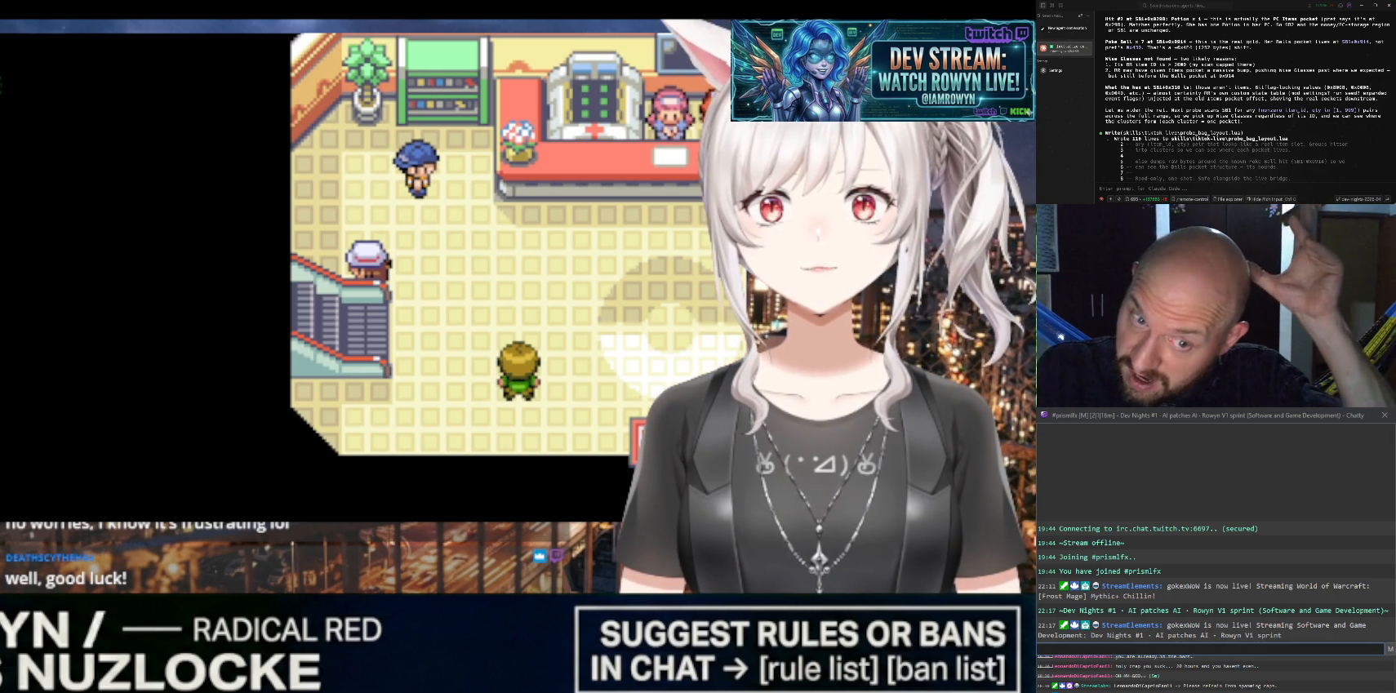
{"buttons": ["A"], "events": []}
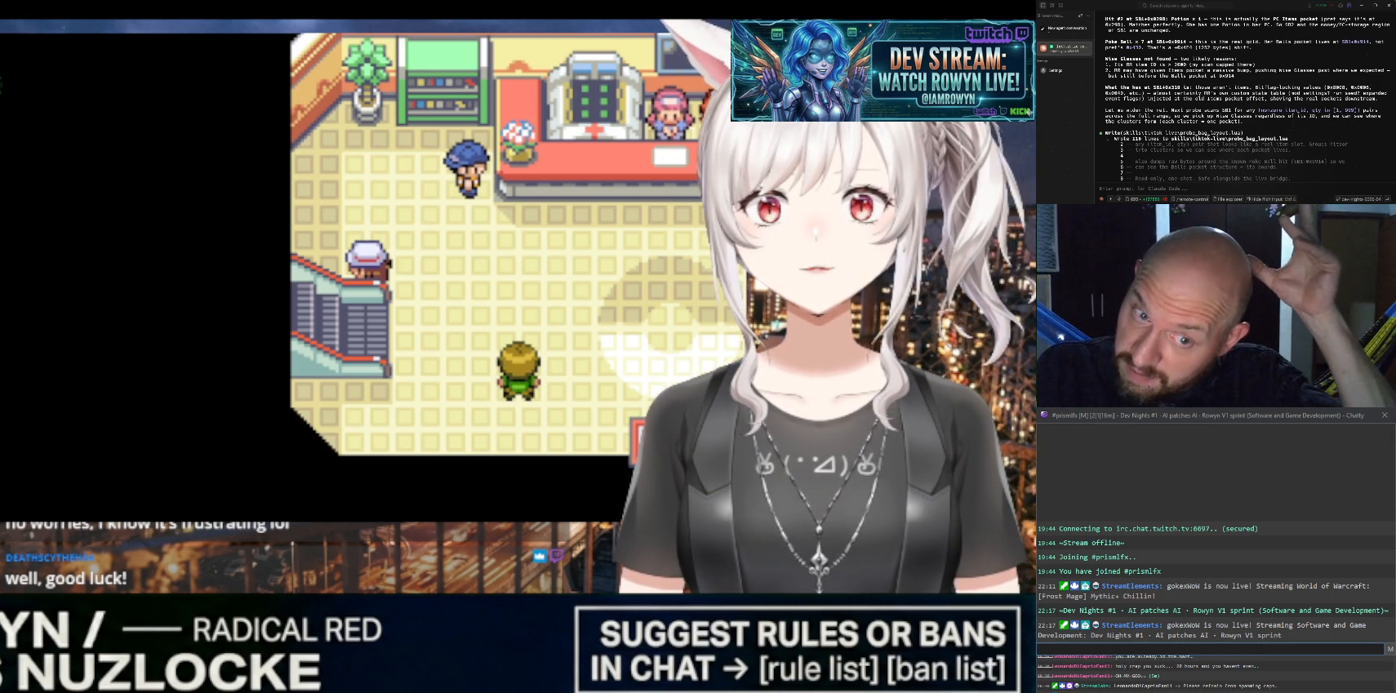
{"buttons": ["A"], "events": []}
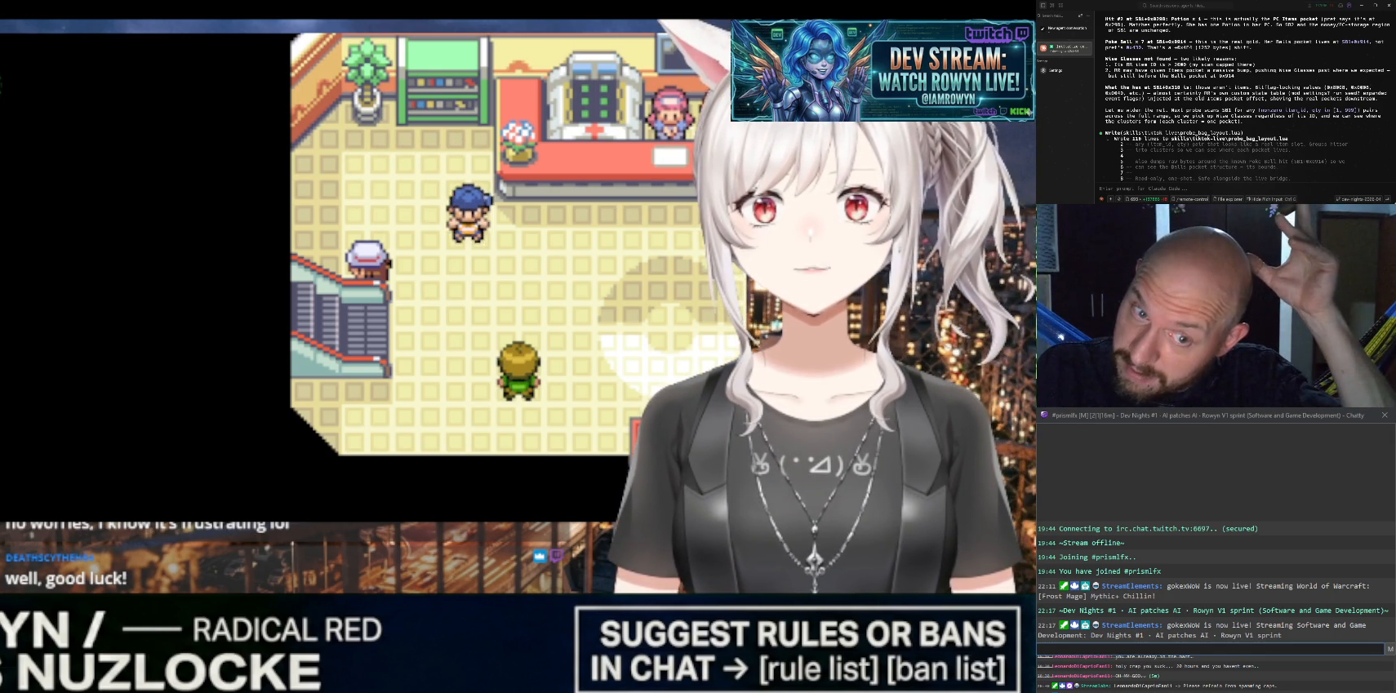
{"buttons": ["A"], "events": []}
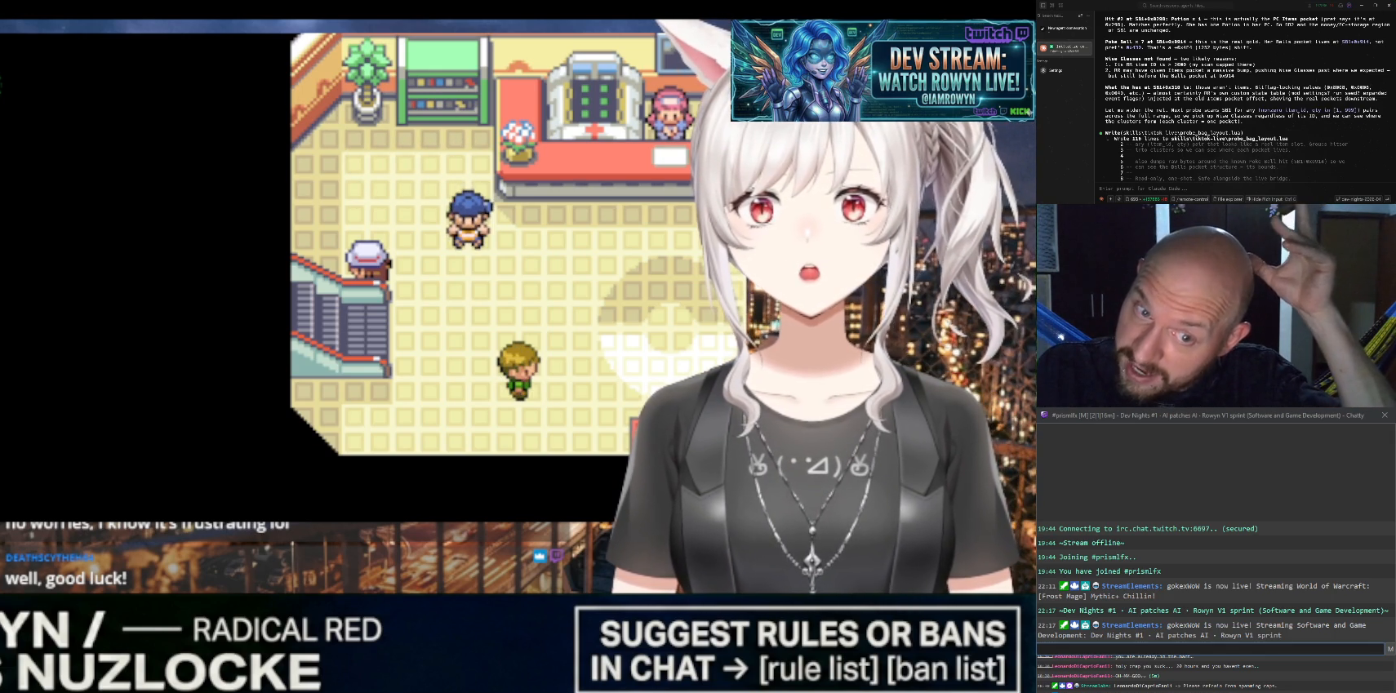
{"buttons": ["A"], "events": []}
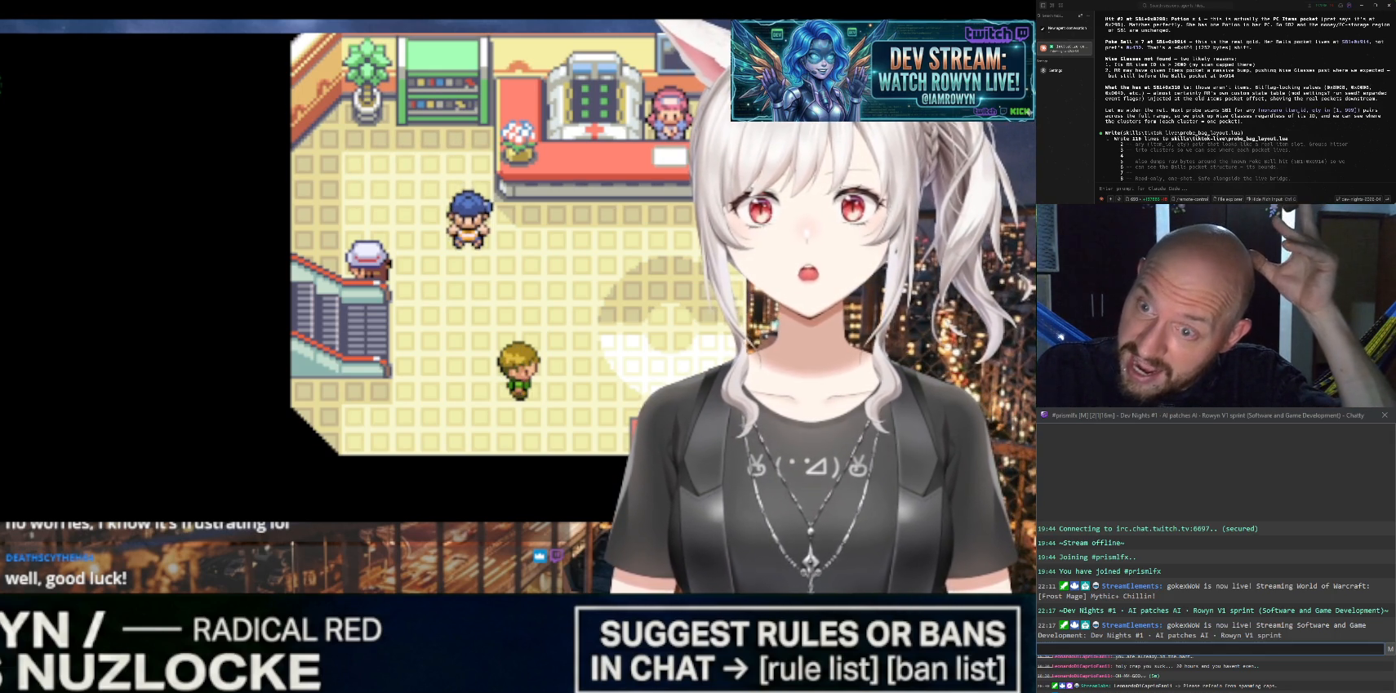
{"buttons": ["A"], "events": []}
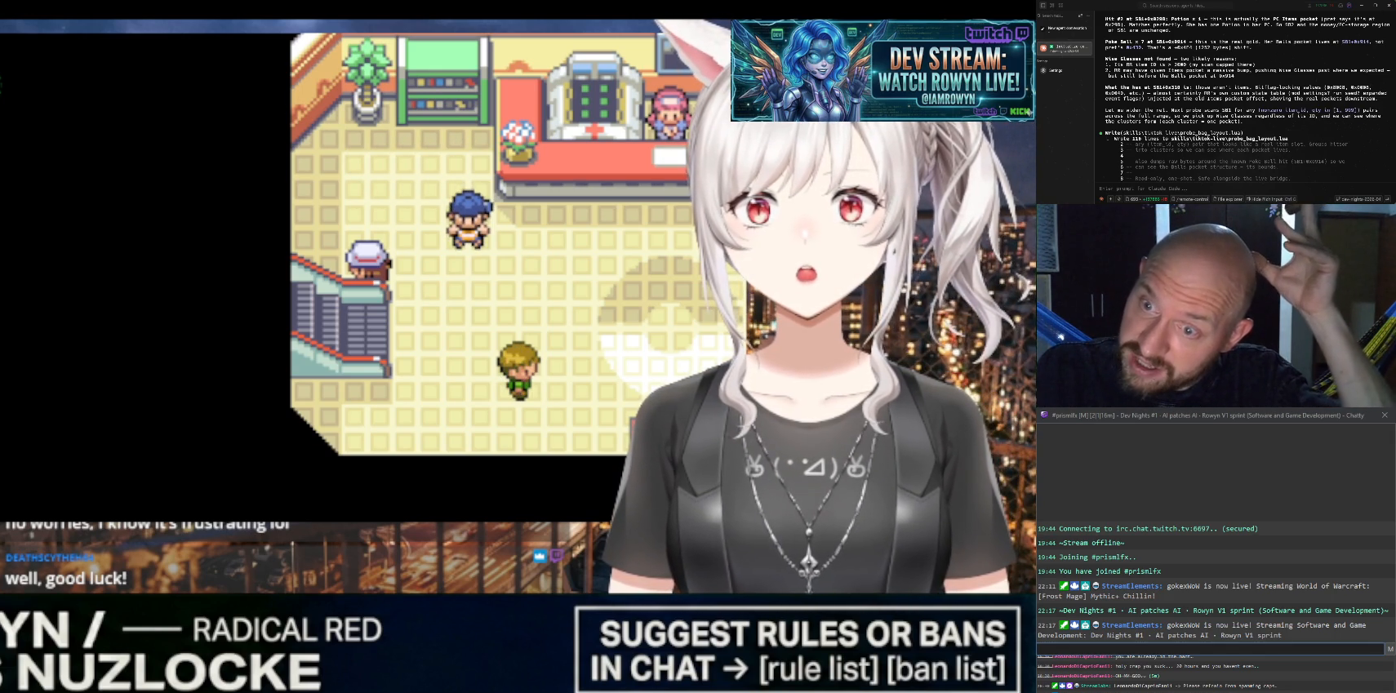
{"buttons": ["A"], "events": []}
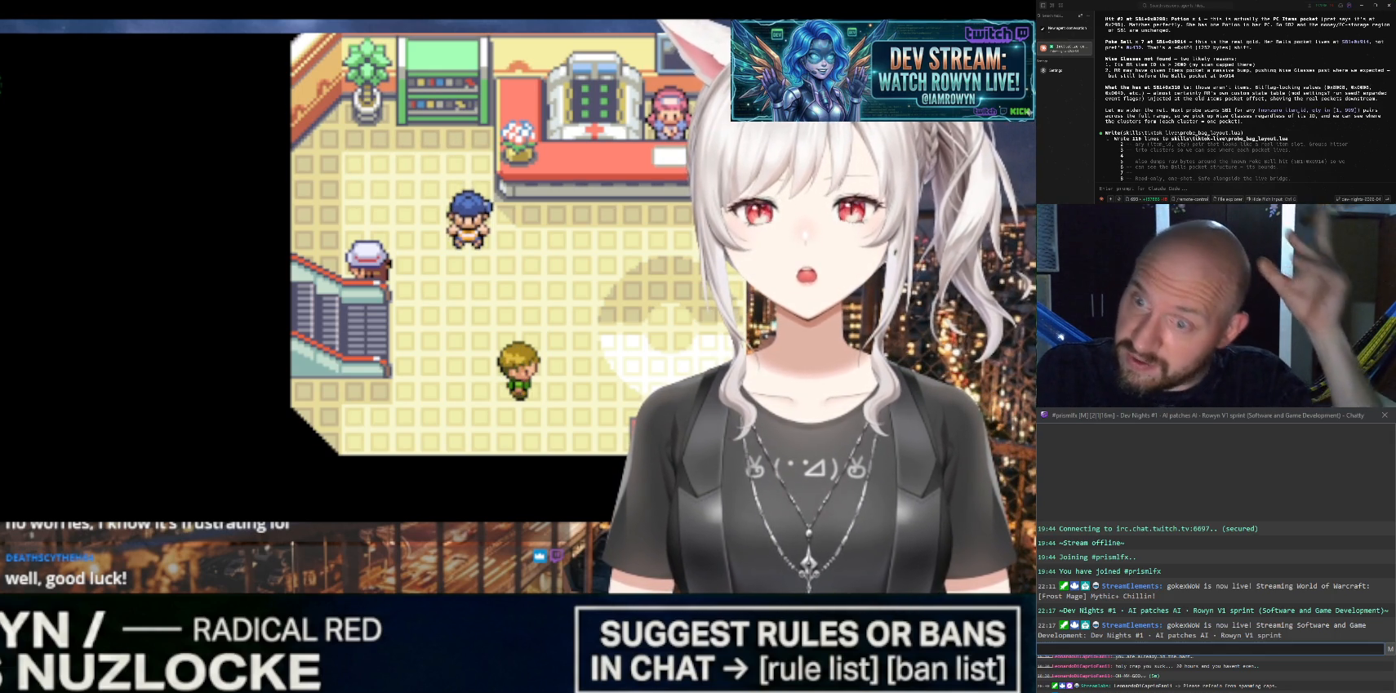
{"buttons": ["A"], "events": []}
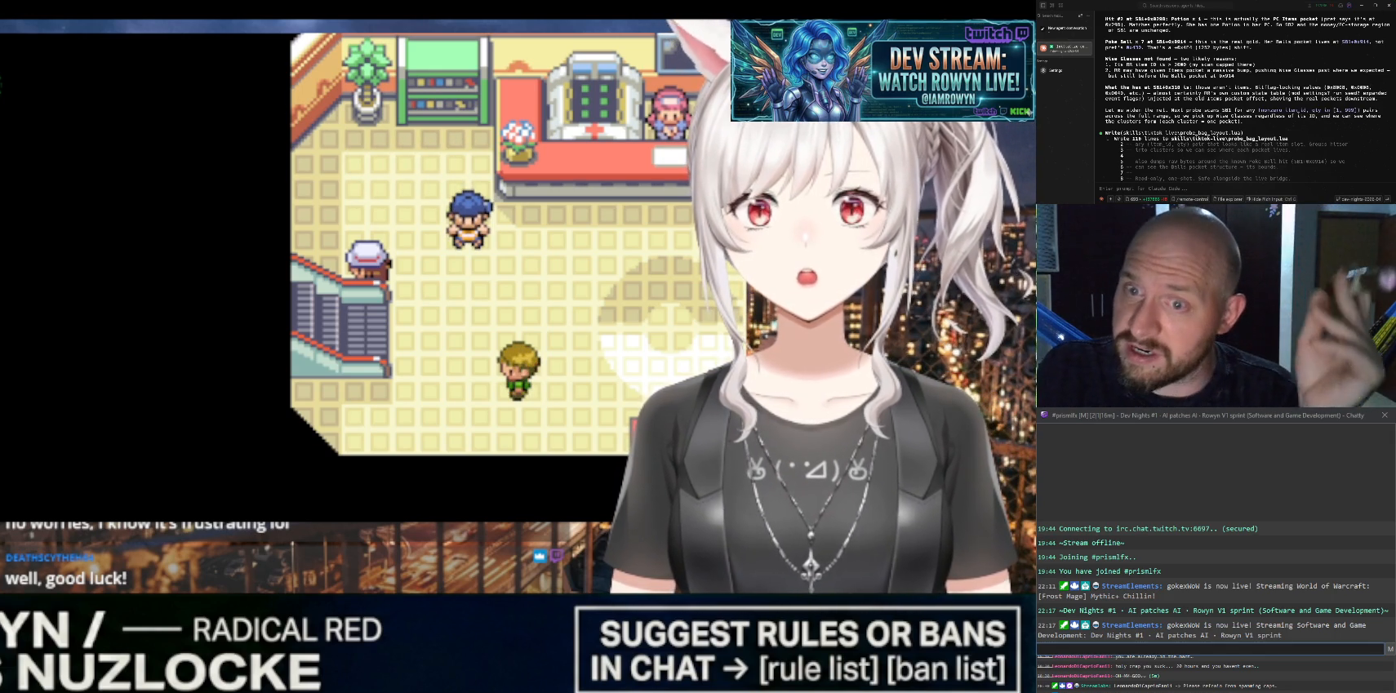
{"buttons": ["A"], "events": []}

• Work item: Please transcribe the entries precisely and omit any images they hold.

• Answer to this exercise:
{"buttons": ["A"], "events": []}
{"buttons": ["A"], "events": []}
{"buttons": ["A"], "events": []}
{"buttons": ["A"], "events": []}
{"buttons": ["A"], "events": []}
{"buttons": ["A"], "events": []}
{"buttons": ["A"], "events": []}
{"buttons": ["A"], "events": []}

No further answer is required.